As a criminal solicitor I frequently get calls from the Police Station informing me that Clients are in custody. Some of these Clients will be 'own' Clients so they are either known to my colleagues or me, or they are 'duty' clients meaning they have been forwarded to me by the Duty Solicitor Scheme and I have probably never dealt with them before.
Many Clients want legal advice when they are detained at the Police Station. Some have never been arrested before, some are old hands. Some speak to a Solicitor and then want the Solicitor to attend at the Police Station. Then there are those people who speak to a Solicitor, say that they want them to attend at the Police Station and then change their mind.
I often ask myself why did they bother to ask for a solicitor if they did not want them to come to the Police Station? I realise that some Clients feel once they have spoken to a Solicitor that they are able to deal with the case by themselves. But if the legal advice is free and the only real cost to the Client is waiting time for the Solicitor to attend why would they refuse a Solicitor?
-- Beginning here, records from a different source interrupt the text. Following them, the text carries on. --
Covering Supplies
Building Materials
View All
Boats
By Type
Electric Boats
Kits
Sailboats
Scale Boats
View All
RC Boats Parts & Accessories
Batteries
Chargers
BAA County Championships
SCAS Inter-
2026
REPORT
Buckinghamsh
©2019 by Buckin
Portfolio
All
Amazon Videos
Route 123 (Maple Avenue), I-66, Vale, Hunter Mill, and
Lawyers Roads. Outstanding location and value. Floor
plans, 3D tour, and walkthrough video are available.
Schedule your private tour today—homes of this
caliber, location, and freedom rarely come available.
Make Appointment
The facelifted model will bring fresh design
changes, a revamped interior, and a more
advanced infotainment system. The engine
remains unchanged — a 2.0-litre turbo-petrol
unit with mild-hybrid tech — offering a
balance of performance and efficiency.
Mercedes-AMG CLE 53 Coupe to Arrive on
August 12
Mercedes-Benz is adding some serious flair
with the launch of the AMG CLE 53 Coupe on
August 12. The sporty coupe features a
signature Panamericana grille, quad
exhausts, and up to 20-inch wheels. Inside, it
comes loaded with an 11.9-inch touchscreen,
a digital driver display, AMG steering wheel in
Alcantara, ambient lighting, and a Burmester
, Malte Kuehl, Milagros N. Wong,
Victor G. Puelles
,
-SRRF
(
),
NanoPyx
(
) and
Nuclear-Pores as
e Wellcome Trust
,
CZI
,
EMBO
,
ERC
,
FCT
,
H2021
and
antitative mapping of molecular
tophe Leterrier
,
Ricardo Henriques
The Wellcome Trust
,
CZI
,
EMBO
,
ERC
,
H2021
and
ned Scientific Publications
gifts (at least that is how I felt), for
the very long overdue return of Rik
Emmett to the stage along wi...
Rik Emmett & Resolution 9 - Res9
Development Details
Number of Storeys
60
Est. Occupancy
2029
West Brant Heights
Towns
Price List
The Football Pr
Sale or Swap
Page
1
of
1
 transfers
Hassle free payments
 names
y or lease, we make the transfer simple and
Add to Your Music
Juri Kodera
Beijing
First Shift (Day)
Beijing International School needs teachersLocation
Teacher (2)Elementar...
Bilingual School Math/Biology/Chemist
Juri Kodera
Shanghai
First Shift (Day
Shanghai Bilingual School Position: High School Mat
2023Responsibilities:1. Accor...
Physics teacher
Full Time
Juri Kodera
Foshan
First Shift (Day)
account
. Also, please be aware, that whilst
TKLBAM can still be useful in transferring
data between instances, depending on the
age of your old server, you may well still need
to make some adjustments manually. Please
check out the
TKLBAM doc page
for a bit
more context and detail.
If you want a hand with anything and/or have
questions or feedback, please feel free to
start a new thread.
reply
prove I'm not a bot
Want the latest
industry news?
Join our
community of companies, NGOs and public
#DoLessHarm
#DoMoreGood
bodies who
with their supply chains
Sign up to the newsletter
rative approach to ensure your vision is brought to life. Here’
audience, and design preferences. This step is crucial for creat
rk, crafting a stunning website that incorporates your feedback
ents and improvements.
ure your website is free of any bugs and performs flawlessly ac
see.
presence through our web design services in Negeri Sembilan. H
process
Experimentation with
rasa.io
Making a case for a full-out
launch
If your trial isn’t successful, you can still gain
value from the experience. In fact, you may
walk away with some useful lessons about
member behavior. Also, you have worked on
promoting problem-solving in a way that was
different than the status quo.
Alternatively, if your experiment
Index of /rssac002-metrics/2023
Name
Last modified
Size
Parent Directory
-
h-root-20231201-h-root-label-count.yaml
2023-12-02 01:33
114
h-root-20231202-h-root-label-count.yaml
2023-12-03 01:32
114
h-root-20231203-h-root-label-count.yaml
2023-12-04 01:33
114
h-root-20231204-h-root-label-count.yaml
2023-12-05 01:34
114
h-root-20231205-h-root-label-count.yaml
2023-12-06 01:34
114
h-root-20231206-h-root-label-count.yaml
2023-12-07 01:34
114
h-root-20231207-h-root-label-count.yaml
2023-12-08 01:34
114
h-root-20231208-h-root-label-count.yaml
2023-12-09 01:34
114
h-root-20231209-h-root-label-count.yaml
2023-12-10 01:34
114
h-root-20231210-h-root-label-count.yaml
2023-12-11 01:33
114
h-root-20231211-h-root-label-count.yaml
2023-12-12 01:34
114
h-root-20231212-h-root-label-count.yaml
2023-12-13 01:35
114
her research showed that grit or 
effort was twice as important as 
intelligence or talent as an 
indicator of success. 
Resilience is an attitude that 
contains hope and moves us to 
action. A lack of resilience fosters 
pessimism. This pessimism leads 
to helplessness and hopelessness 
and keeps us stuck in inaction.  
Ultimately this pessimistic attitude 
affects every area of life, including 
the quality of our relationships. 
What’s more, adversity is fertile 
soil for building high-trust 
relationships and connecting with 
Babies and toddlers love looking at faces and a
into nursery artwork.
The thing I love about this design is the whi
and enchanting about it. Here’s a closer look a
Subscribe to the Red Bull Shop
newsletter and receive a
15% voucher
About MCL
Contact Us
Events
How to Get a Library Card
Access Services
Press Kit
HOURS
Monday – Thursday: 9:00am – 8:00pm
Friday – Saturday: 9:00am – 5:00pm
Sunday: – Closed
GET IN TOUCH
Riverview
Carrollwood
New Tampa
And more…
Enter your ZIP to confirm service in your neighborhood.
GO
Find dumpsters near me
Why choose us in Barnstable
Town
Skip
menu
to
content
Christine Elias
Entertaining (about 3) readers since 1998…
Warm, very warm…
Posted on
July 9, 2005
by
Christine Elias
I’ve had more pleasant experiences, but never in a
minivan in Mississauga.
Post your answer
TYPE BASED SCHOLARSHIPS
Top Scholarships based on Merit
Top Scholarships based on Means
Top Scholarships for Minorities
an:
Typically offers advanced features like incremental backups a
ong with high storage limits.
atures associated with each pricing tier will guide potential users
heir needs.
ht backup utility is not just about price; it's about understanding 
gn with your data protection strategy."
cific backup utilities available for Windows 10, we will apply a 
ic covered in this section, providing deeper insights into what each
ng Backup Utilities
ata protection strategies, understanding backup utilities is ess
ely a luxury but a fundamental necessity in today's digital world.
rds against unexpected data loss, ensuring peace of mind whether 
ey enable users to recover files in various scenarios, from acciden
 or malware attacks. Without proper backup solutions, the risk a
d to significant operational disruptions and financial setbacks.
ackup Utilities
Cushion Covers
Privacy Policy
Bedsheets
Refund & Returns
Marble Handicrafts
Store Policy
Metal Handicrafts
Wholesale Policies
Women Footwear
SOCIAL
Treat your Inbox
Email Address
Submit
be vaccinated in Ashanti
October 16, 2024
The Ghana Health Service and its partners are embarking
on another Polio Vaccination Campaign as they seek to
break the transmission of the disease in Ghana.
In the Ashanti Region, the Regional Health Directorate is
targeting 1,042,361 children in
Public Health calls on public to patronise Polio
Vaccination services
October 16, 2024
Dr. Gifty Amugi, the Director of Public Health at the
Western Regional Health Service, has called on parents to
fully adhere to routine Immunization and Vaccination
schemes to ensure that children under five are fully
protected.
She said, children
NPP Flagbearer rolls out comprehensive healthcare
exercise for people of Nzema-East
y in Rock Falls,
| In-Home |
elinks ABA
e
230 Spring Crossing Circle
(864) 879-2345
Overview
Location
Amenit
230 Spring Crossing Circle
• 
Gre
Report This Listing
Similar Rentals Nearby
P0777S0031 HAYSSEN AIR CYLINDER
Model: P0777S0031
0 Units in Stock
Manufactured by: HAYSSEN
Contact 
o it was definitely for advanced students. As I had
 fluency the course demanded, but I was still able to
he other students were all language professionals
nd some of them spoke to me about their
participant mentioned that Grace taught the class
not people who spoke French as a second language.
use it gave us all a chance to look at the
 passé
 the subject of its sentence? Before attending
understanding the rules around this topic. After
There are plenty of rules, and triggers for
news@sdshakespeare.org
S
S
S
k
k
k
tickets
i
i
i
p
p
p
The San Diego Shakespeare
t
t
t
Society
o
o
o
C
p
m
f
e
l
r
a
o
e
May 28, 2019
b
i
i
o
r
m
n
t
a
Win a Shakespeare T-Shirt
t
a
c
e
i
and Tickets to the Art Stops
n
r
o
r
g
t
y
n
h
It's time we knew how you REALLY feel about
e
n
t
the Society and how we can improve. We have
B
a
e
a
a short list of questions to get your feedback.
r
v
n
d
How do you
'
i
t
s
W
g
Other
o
Over the past month I have had two Clients where this situation has arisen. In both cases I was referred the case by the Duty Solicitor Scheme, and in both cases I spoke with the Client when they were initially detained at the Police Station. Subsequently in both cases I received a further phone call saying that the Client no longer wanted a Solicitor. The first case I could understand, the Client was described by the Police to me as a traveler and he had been arrested for handling stolen goods - he had been arrested before and for the exact same scenario many times. The second case was a little more bizarre. The Client had been arrested as one of a number of Defendants for conspiracy to supply class A drugs and money laundering in a National Crime Squad operation. Why the second Client declined a Solicitor to attend at the Police Station was beyond me as that Client was clearly in danger of going to prison for a very long time. The second Client's reasoning for declining a Solicitor was even more bizarre when you consider they had already had a different firm of Solicitors attend, and then withdraw from the case.
If the advice is free why refuse it? If you were offered a plumber to fix a broken water pipe for free would you refuse their services? I wouldn't.